The security equation we're working with:
Risk = Threat × Vulnerability × Impact
Threat: student with a grudge (low motivation)
Vulnerability: minimized (5 layers of defense)
Impact: homework grade (low value)The relevant quote from the red-teaming session: "The people capable of doing this don't attack homework graders."
Integration
The sandbox drops into shimmy as a thin wrapper around the existing exec.Command:
// internal/execution/worker/worker_unix.go
cmd := exec.Command("sandbox_exec",
"--no-fork", "--no-network", "--clean-env",
"--cpu", "5", "--mem", "256",
"--", "python3", studentCode)Plus a cleanup step before each invocation:
rm -rf /tmp/* /var/tmp/* /dev/shm/*What's Next
This phase is done. The seccomp sandbox covers the Lambda constraints well. The open items are:
- Lambda real-environment testing — all of this was Docker-simulated; we need to verify seccomp behavior on actual Lambda instances (AWS account pending activation)

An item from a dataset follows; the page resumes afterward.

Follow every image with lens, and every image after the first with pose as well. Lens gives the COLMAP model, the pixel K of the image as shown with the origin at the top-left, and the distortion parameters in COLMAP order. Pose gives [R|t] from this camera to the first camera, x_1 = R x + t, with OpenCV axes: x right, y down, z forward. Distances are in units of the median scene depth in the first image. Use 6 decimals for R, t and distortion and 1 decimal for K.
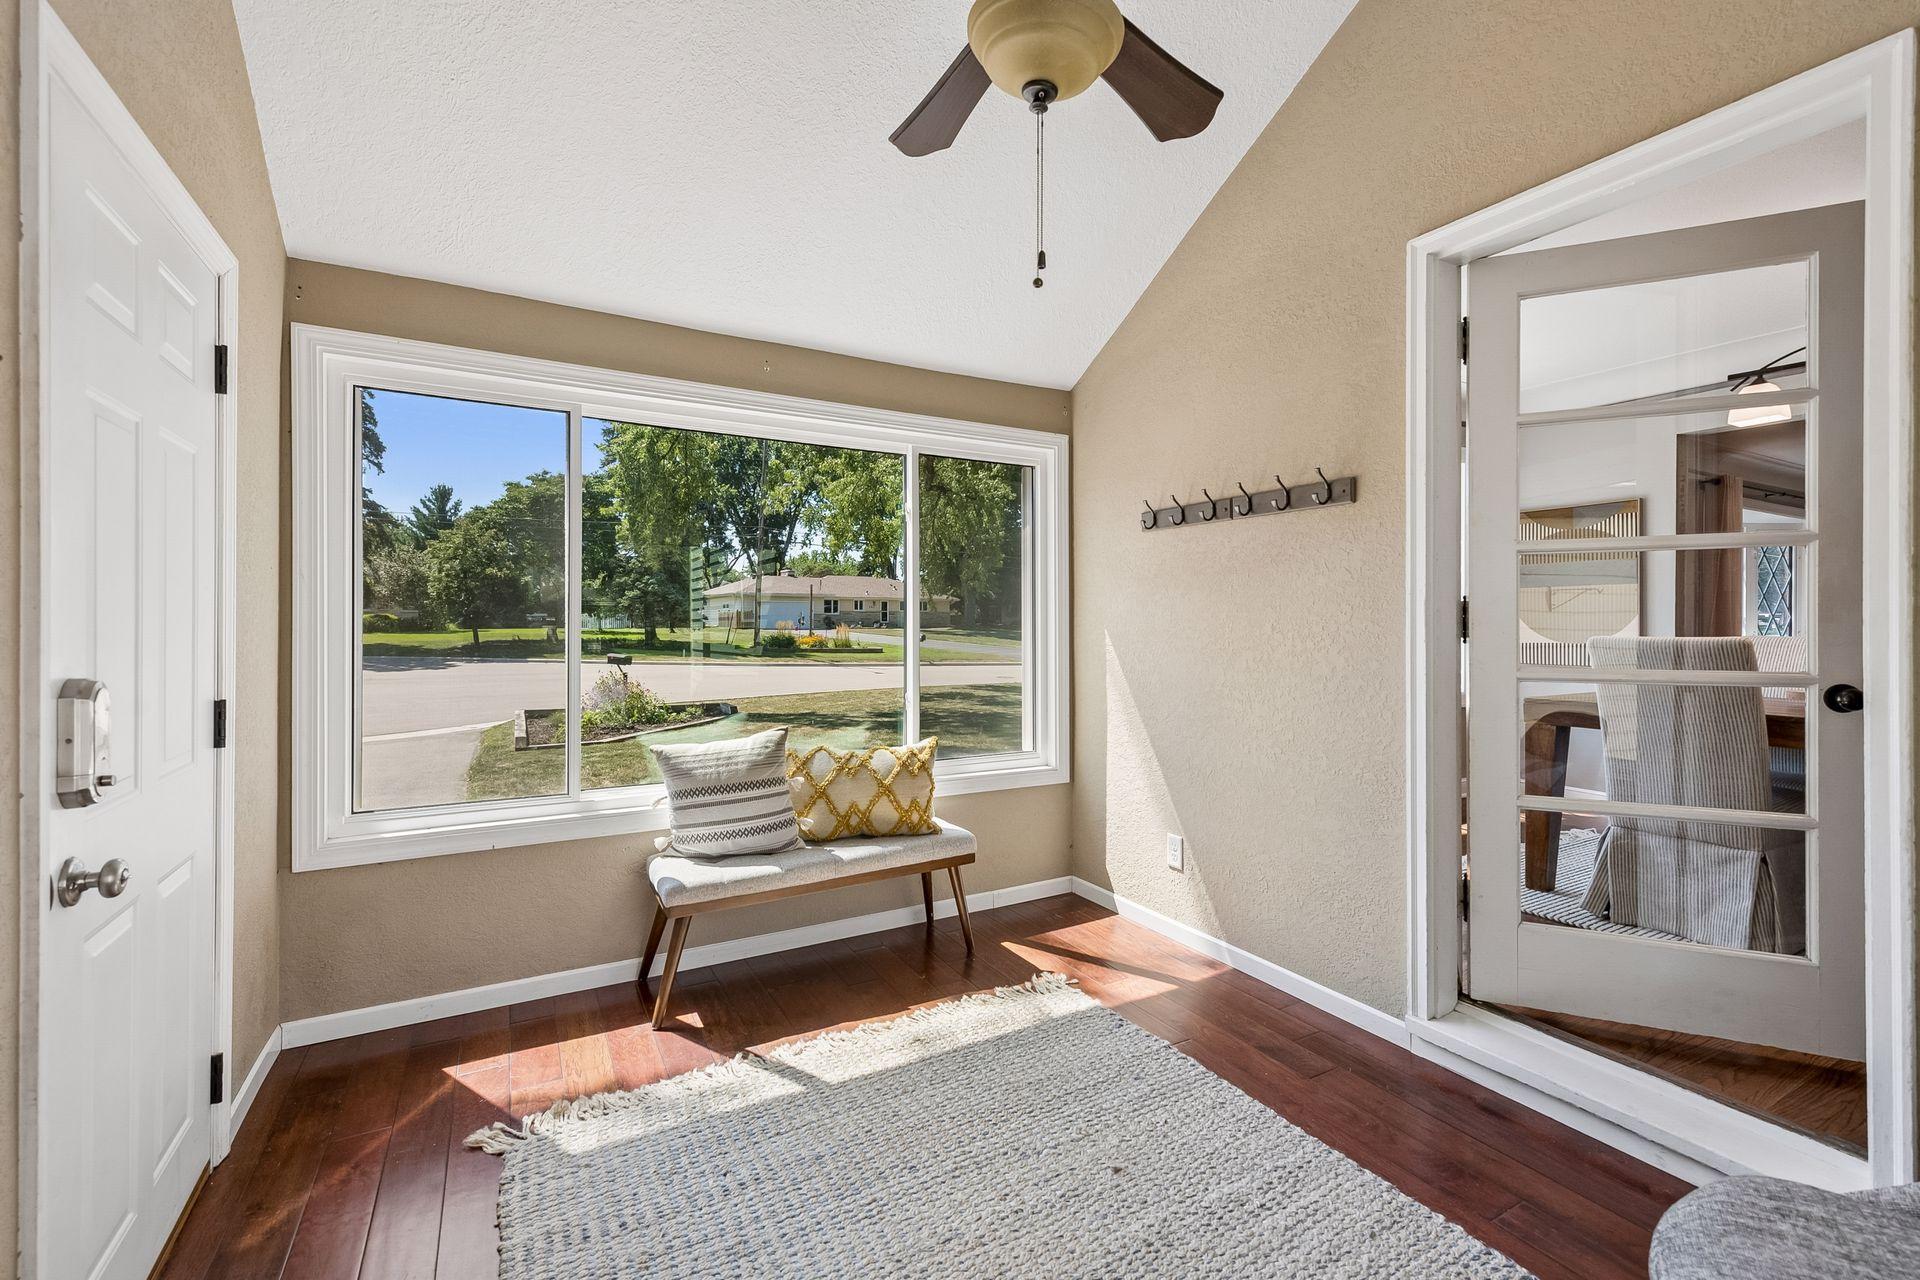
lens RADIAL K [[859.3, 0, 956.7], [0, 859.3, 619.4], [0, 0, 1]] dist [0.000059, -0.000634]
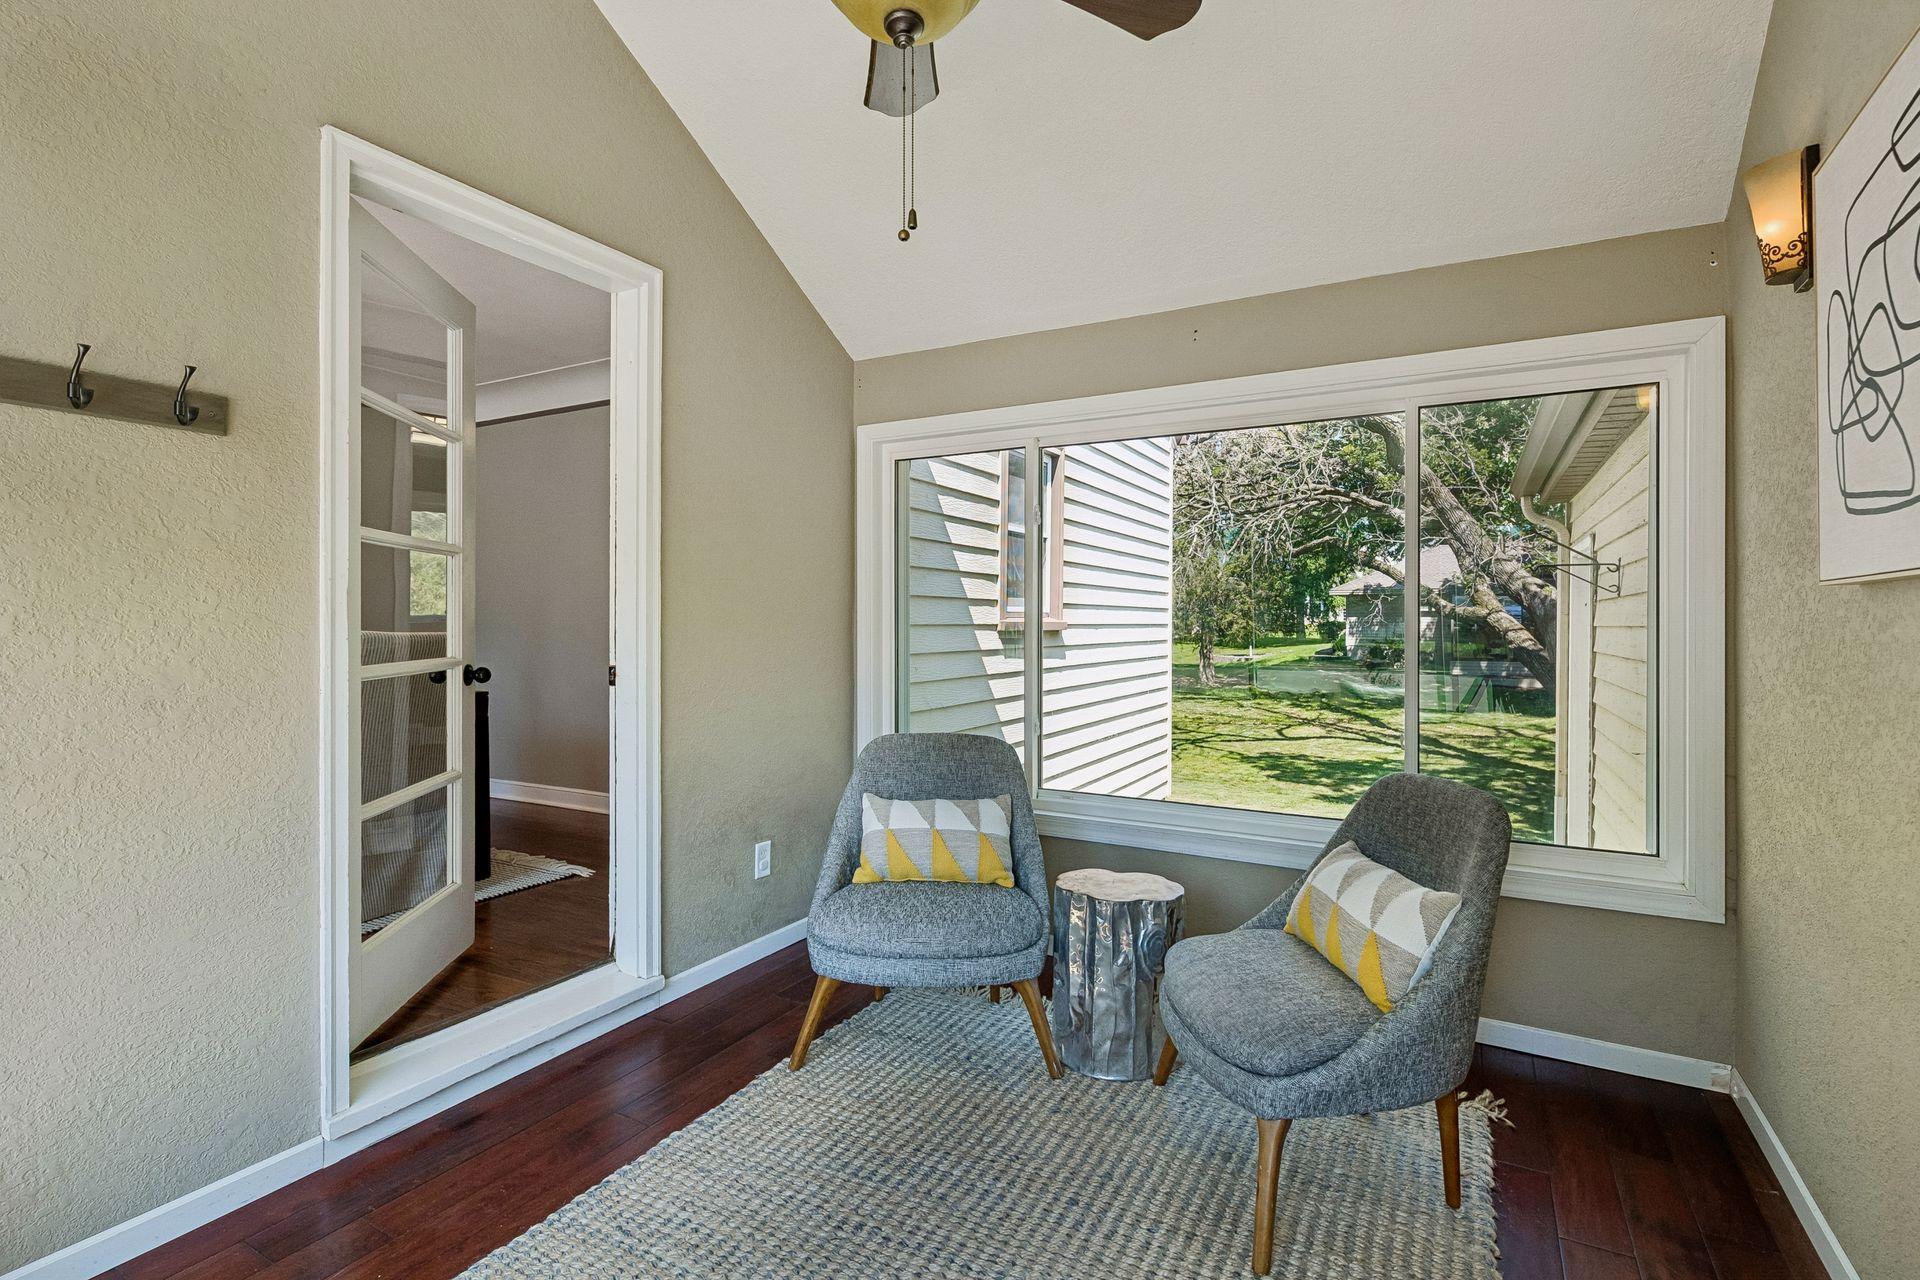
lens RADIAL K [[859.3, 0, 956.7], [0, 859.3, 619.4], [0, 0, 1]] dist [0.000059, -0.000634]
pose [[-0.523253, 0.000249, 0.852177, -0.431113], [-0.007532, 0.999960, -0.004917, 0.006118], [-0.852144, -0.008991, -0.523230, 0.919648]]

- shimmy PR — the C code and Go integration need to go upstream
- WebAssembly research — WASM starts as a limitation but becomes interesting for languages where the constraint of "no C extensions" doesn't matter (pure Python scripts, JS)
The WASM path is worth exploring because it closes the /proc and env leakage gaps completely — at the cost of Pyodide startup time and restricted library support. That tradeoff might be acceptable for certain workloads.
Research by Akashi (CTO). All red-team testing was conducted inside Docker containers on isolated infrastructure.